RNA-seq versus DNA sequencing
DNA sequencing reads genetic information that is usually stable across cells in an organism. RNA-seq reads a changing layer of biology: the RNA molecules present at a particular time and place. That makes RNA-seq useful for studying activity, regulation, and cell identity rather than only inherited sequence.
From RNA to reads
A typical RNA-seq workflow starts with sample collection, RNA extraction, RNA quality checks, library preparation, sequencing, and computational analysis. Many platforms first use reverse transcriptase to make complementary DNA, or cDNA, because common sequencing instruments read DNA more readily than RNA.
Transcriptomes
The transcriptome is the set of RNA transcripts in a cell, tissue, or sample under particular conditions. RNA-seq can estimate transcript abundance, reveal alternative splicing, detect gene fusions, and help annotate genes. The result is a snapshot, not a permanent property of the organism.

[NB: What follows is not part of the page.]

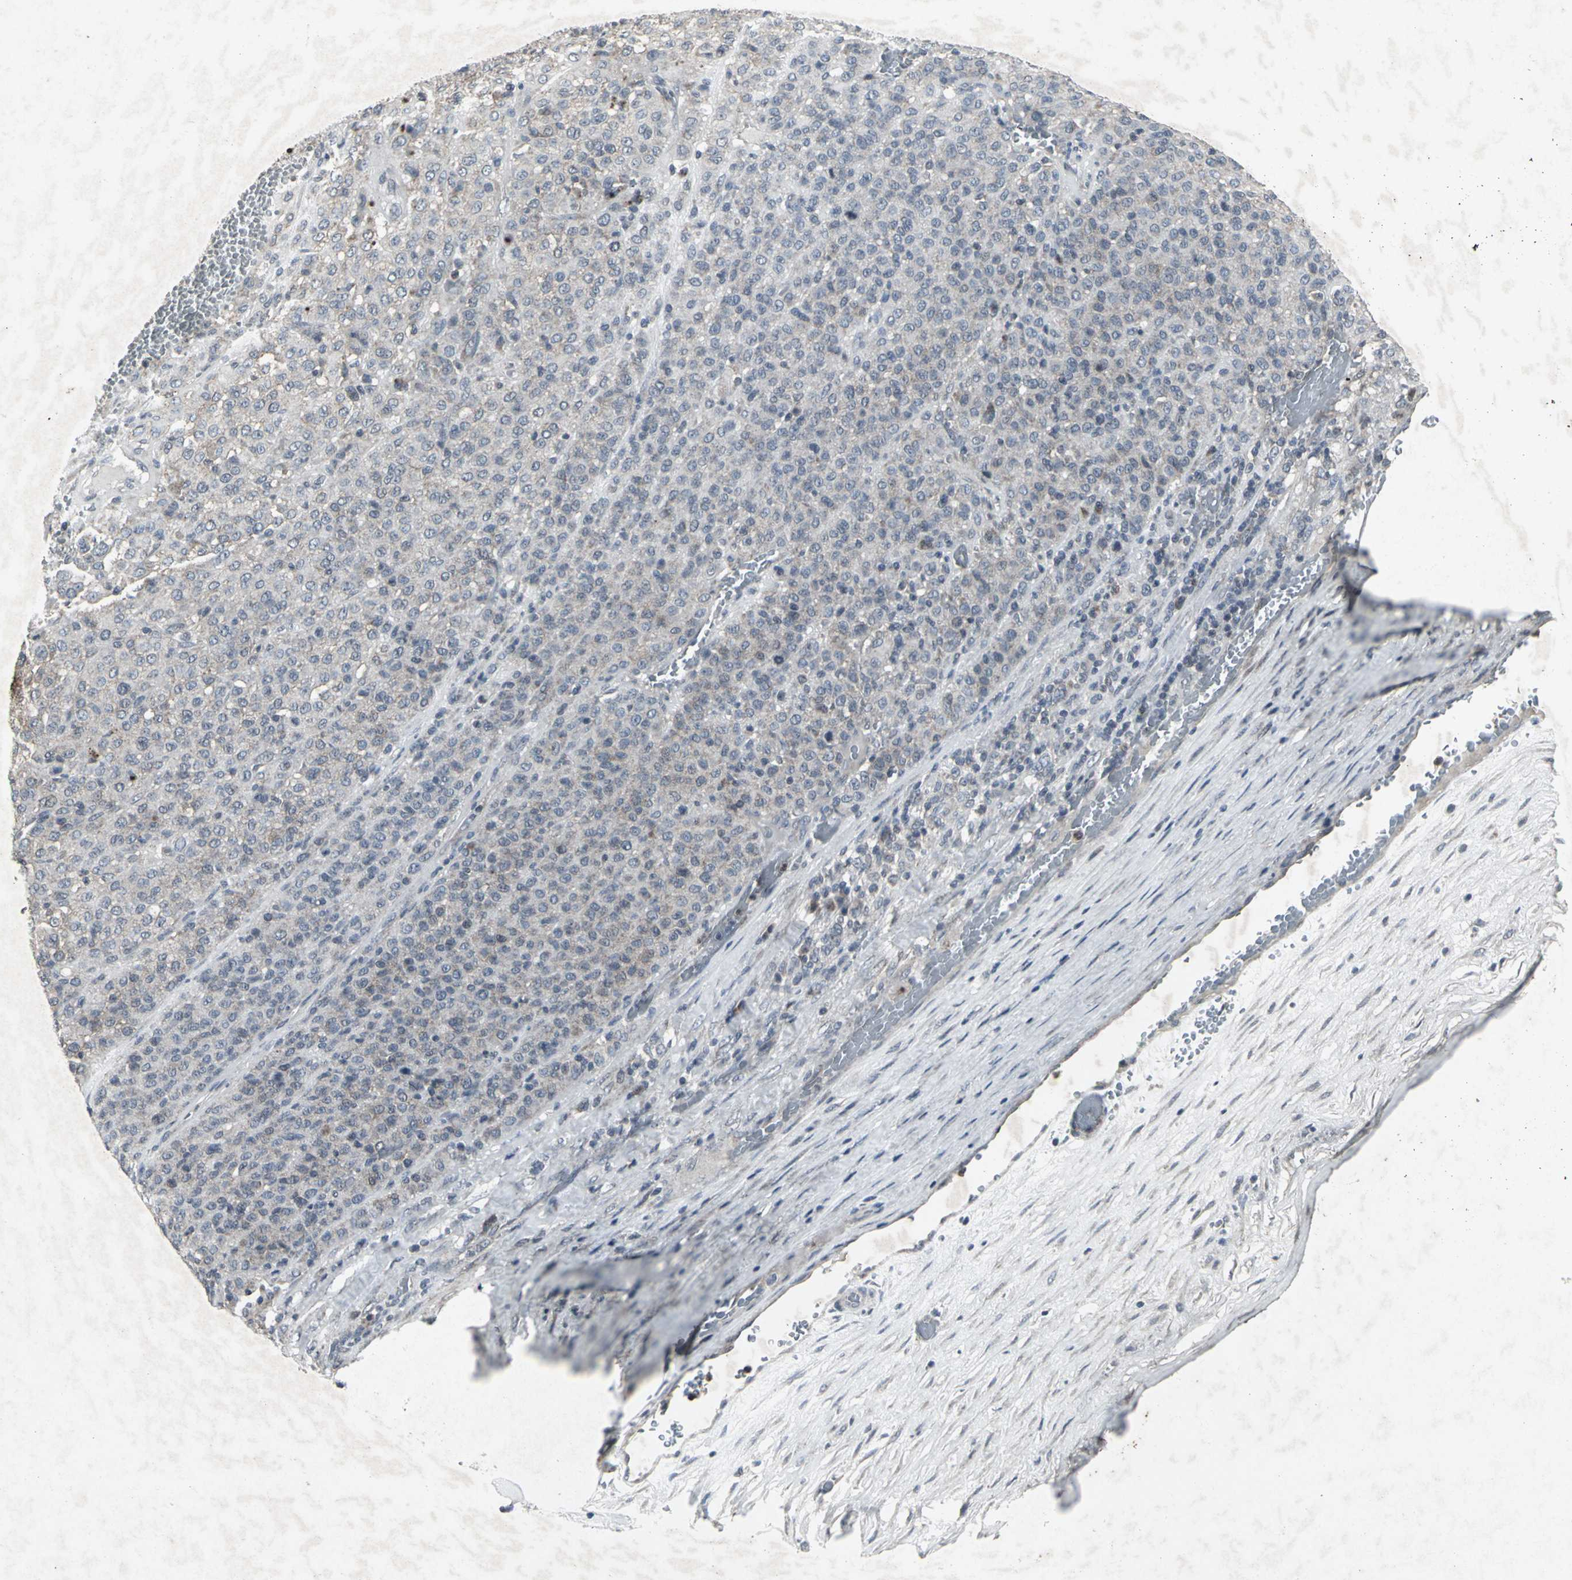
{"staining": {"intensity": "weak", "quantity": "<25%", "location": "cytoplasmic/membranous"}, "tissue": "melanoma", "cell_type": "Tumor cells", "image_type": "cancer", "snomed": [{"axis": "morphology", "description": "Malignant melanoma, Metastatic site"}, {"axis": "topography", "description": "Pancreas"}], "caption": "An IHC histopathology image of melanoma is shown. There is no staining in tumor cells of melanoma.", "gene": "BMP4", "patient": {"sex": "female", "age": 30}}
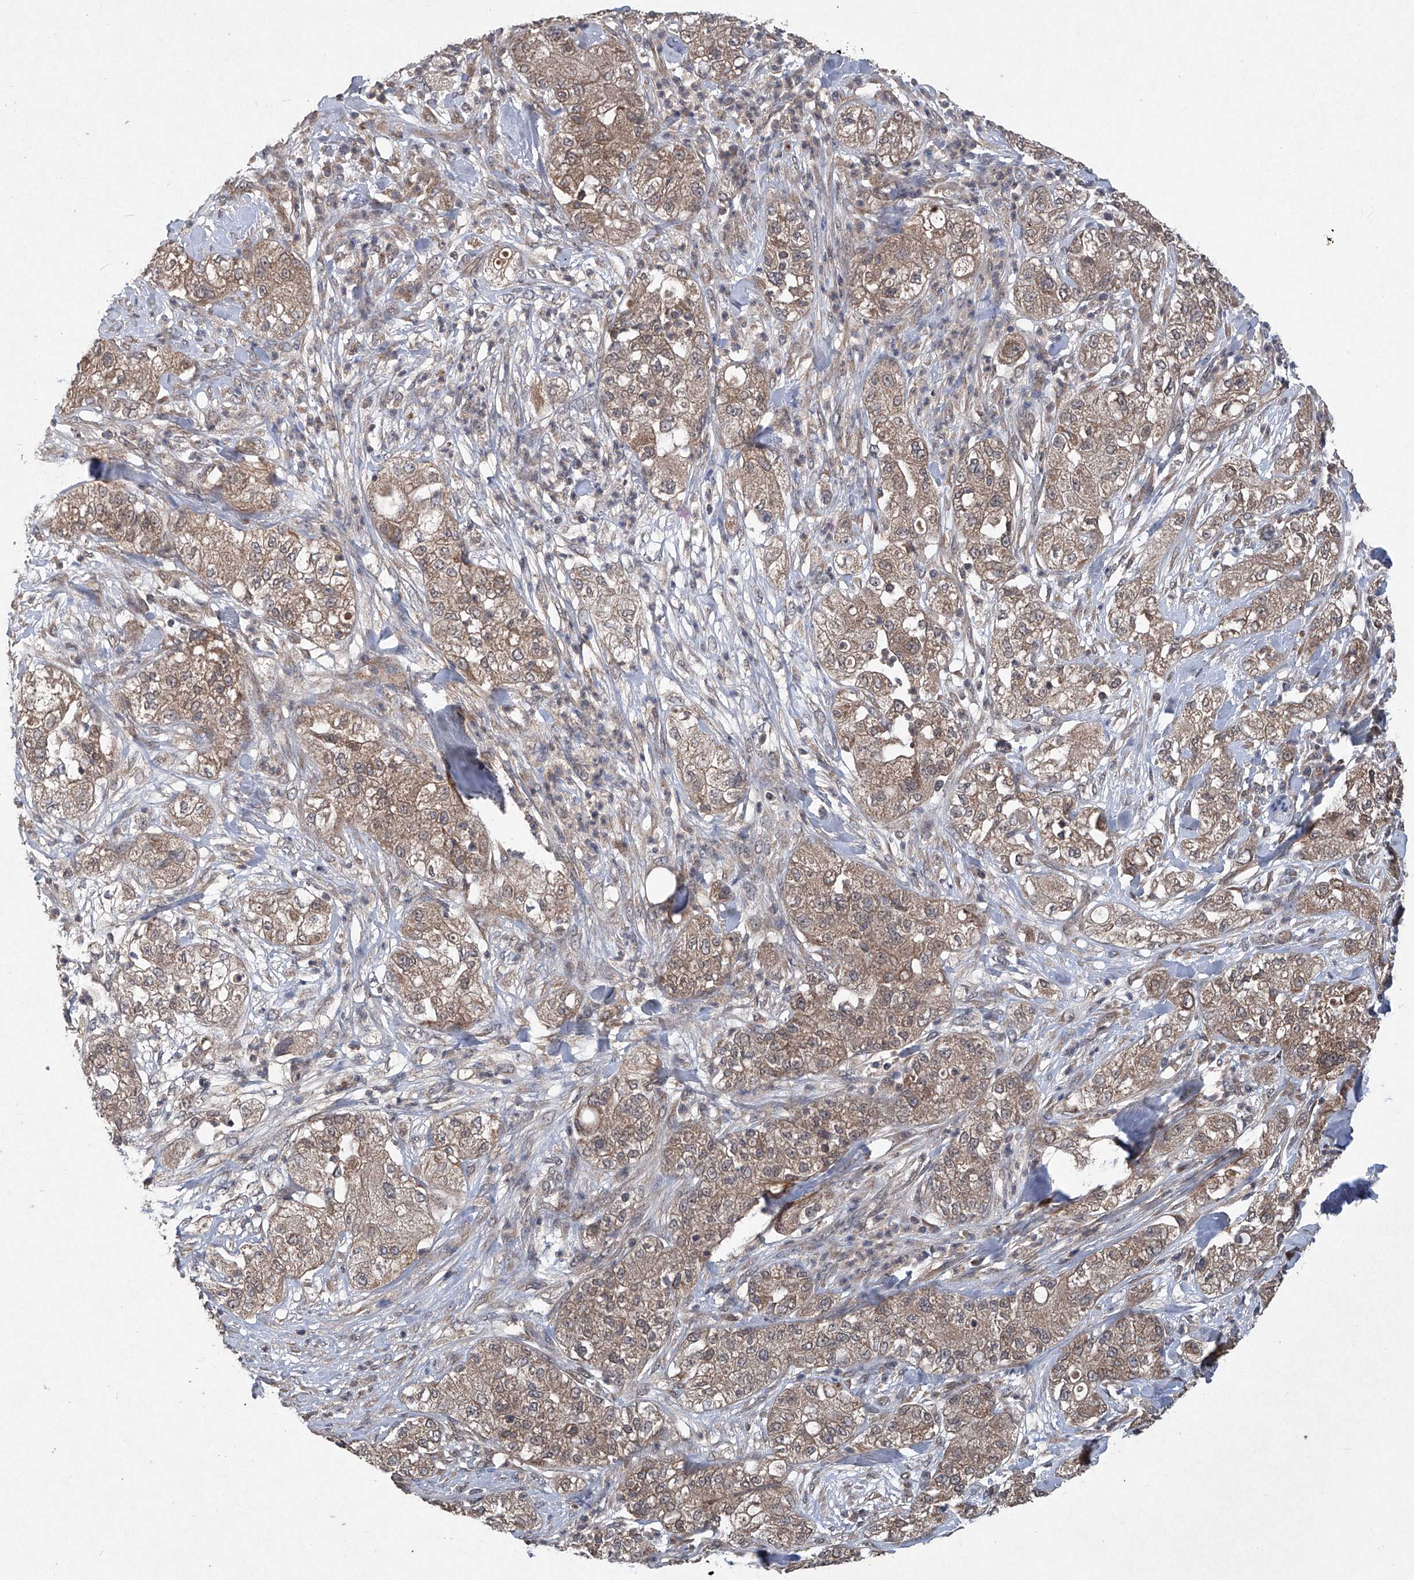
{"staining": {"intensity": "moderate", "quantity": ">75%", "location": "cytoplasmic/membranous"}, "tissue": "pancreatic cancer", "cell_type": "Tumor cells", "image_type": "cancer", "snomed": [{"axis": "morphology", "description": "Adenocarcinoma, NOS"}, {"axis": "topography", "description": "Pancreas"}], "caption": "Pancreatic cancer stained with a brown dye reveals moderate cytoplasmic/membranous positive expression in approximately >75% of tumor cells.", "gene": "SUMF2", "patient": {"sex": "female", "age": 78}}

Bulk and single-cell RNA-seq
Bulk RNA-seq averages signal across many cells, which is useful for tissue-level comparisons. Single-cell RNA-seq profiles many individual cells, making it possible to identify cell types, developmental paths, and rare cell states. Single-cell data are powerful but sparse and computationally demanding.
Analysis and normalization
After sequencing, reads are filtered, aligned or pseudoaligned, counted, normalized, and analyzed statistically. Researchers may compare expression between groups, cluster cells, study pathways, or visualize transcript patterns. Normalization matters because raw read counts reflect library size, transcript length, protocol choices, and biology.
Limits and bias
RNA is fragile, and RNA-seq results can be shaped by sample handling, batch effects, sequencing depth, reference annotations, and data-processing choices. The presence of RNA does not always mean a protein is made, and absence from a dataset does not always mean a gene is inactive.
Why it matters
RNA sequencing connects genomes to living cell behavior. It supports cancer research, developmental biology, immunology, infectious disease studies, neuroscience, drug discovery, and clinical genomics, especially when scientists need to understand not just what DNA is present but how it is being used.